HTA learned from the mistakes of others, and tried something different. Its degree of success is debatable, but it certainly is different -- met THAT goal!
If they had converted the untraded shares to traded shares ALL AT ONCE, there would have been tremendous selling pressure from those of the I-don't-care-what-the-price-is, get-me-out-immediately mindset. (That had an a horrid impact on DCT when they went public.)
So, they took all the unlisted shares, and converted them:
* 25% to A shares
* 25% to B-1 shares
* 25% to B-2, and 25% to B-3 shares.
The total number of shares is absolutely unchanged from pre-listing to post. If you had 1000 shares before listing, you still had 1000 shares afterward -- but only 250 of them were tradable on day one.
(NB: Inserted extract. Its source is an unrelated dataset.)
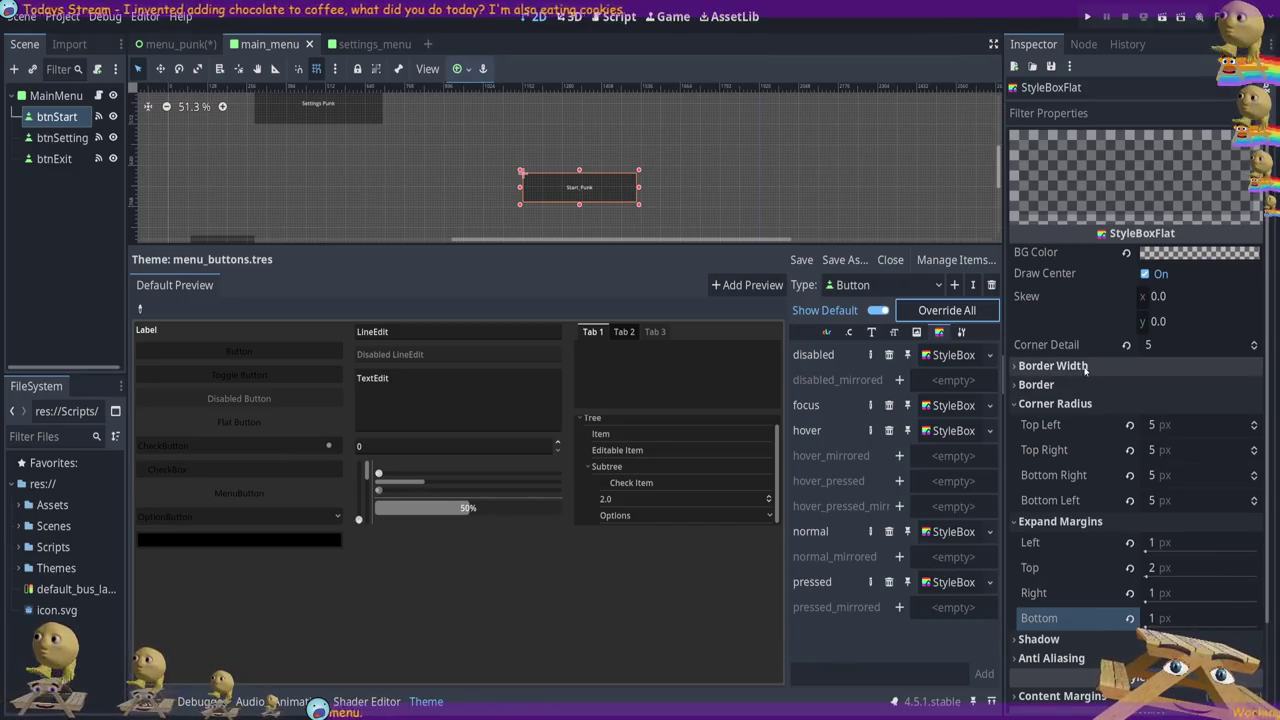
pyautogui.click(1047, 384)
Every six months, another batch ("tranche") of B-n shares converts to A shares, which, again, does not change the total number of shares out there or the number of shares you hold.
I think it has worked out well for them. Having been forced to hold on to most of our shares for a while, we're now at the point, IMHO, where "who wants to sell something that's up by 35% and still rising?" is the dominant attitude.
All share classes pay the same dividend, too.
It may be important to note that this is NOT the same methodology as Inland Western / RPAI used when they went public. Similar, in that they went with four share classes; different in the way they introduced them.